Judge Hands Down Potentially Crushing Ruling Against Donald Trump In Racketeering Lawsuit
Finance1 min read

Donald Trump

Reuters/Gary Cameron

Real estate developer Donald Trump displays his hairline after a luncheon speech at the National Press Club in Washington May 27, 2014.

A civil racketeering lawsuit against Donald Trump can proceed as a class action, a federal judge has ruled, in a major incremental victory for a former student accusing him of running a bogus investment university.

The ruling by Judge Gonzalo Curiel means that a California businessman named Art Cohen can sue Donald Trump on behalf of anybody who bought seminars from Trump University after January 2007.

That lawsuit accuses Donald Trump and his university of violating federal racketeering law by scheming to defraud students into paying thousands for useless real-estate investing classes.

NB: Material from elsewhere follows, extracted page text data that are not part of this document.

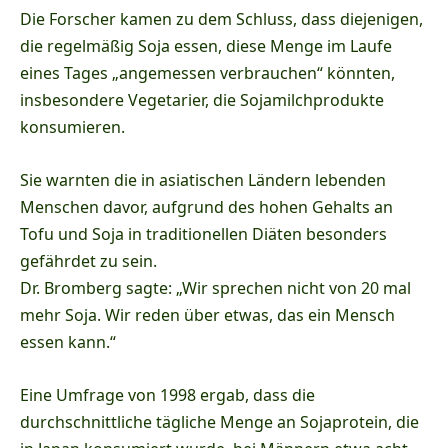
Die Forscher kamen zu dem Schluss, dass diejenigen,
die regelmäßig Soja essen, diese Menge im Laufe
eines Tages „angemessen verbrauchen“ könnten,
insbesondere Vegetarier, die Sojamilchprodukte
konsumieren.
Sie warnten die in asiatischen Ländern lebenden
Menschen davor, aufgrund des hohen Gehalts an
Tofu und Soja in traditionellen Diäten besonders
gefährdet zu sein.
Dr. Bromberg sagte: „Wir sprechen nicht von 20 mal
mehr Soja.
Wir reden über etwas, das ein Mensch
essen kann.“
Eine Umfrage von 1998 ergab, dass die
durchschnittliche tägliche Menge an Sojaprotein, die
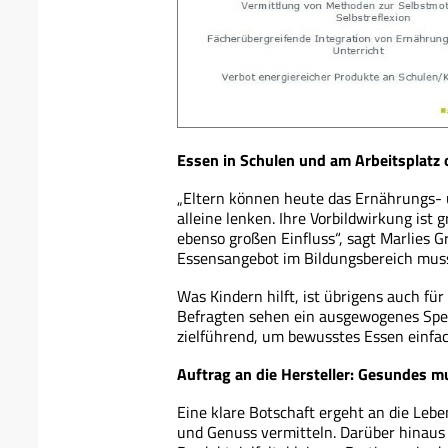
Essen in Schulen und am Arbeitsplatz 
„Eltern können heute das Ernährungs-
alleine lenken. Ihre Vorbildwirkung is
ebenso großen Einfluss“, sagt Marlies Gr
Essensangebot im Bildungsbereich muss
Was Kindern hilft, ist übrigens auch fü
Befragten sehen ein ausgewogenes Speis
zielführend, um bewusstes Essen einfa
Auftrag an die Hersteller: Gesundes 
Eine klare Botschaft ergeht an die Leb
und Genuss vermitteln. Darüber hinaus s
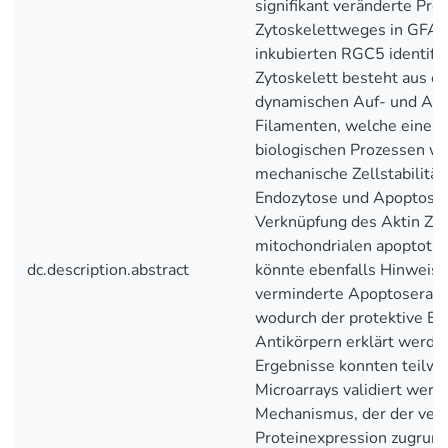
signifikant veränderte Pro
Zytoskelettweges in GFAP
inkubierten RGC5 identifiz
Zytoskelett besteht aus e
dynamischen Auf- und Ab
Filamenten, welche eine wi
biologischen Prozessen wie
mechanische Zellstabilitä
Endozytose und Apoptose, 
Verknüpfung des Aktin Zyt
mitochondrialen apoptoti
dc.description.abstract
könnte ebenfalls Hinweise
verminderte Apoptoserate 
wodurch der protektive Ef
Antikörpern erklärt werde
Ergebnisse konnten teilwe
Microarrays validiert wer
Mechanismus, der der ver
Proteinexpression zugrunde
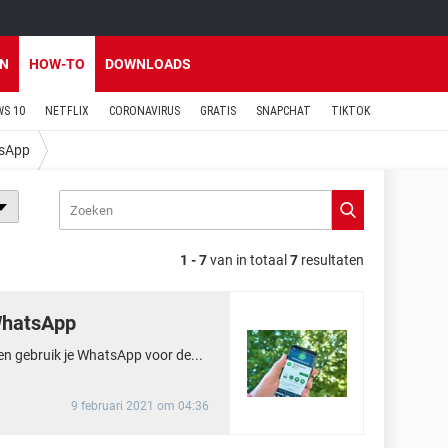
EN
HOW-TO
DOWNLOADS
S 10
NETFLIX
CORONAVIRUS
GRATIS
SNAPCHAT
TIKTOK
sApp
1 - 7
van in totaal
7
resultaten
WhatsApp
n gebruik je WhatsApp voor de...
9 februari 2021 om 04:36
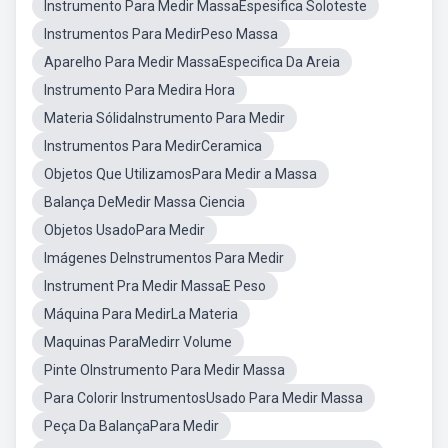
Instrumento Para Medir MassaEspesifica Soloteste
Instrumentos Para MedirPeso Massa
Aparelho Para Medir MassaEspecifica Da Areia
Instrumento Para Medira Hora
Materia SólidaInstrumento Para Medir
Instrumentos Para MedirCeramica
Objetos Que UtilizamosPara Medir a Massa
Balança DeMedir Massa Ciencia
Objetos UsadoPara Medir
Imágenes DeInstrumentos Para Medir
Instrument Pra Medir MassaE Peso
Máquina Para MedirLa Materia
Maquinas ParaMedirr Volume
Pinte OInstrumento Para Medir Massa
Para Colorir InstrumentosUsado Para Medir Massa
Peça Da BalançaPara Medir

Curiel's ruling is a big deal because it's generally not worth a lawyer's time to pursue a case like this on behalf of one person. Now, Cohen is representing thousands of people who were allegedly duped by Trump University, according to court documents filed by his attorneys.

Trump University stopped operating in 2011, but has been the subject of continuous litigation. New York Attorney General Eric Schneiderman sued Trump University last year for allegedly failing to deliver on promises to teach real estate investment techniques and defrauding students of $40 million.

Cohen also filed his suit last year after he allegedly spent $34,996 on Trump University's "Gold Elite" program. Trump misled students into believing they would learn investment secrets from both him and his "handpicked professors," the lawsuit claims. Instead, Cohen claimed, Trump had no real role in choosing instructors and didn't give students access to any of his real estate investing secrets.

"The misleading nature of the enterprise is embodied by its very name," the complaint stated. "That is because, though Defendant promised 'Trump University,' he delivered neither Donald Trump nor a university."

We reached out to Trump's lawyers for comment and will update this post if we hear back.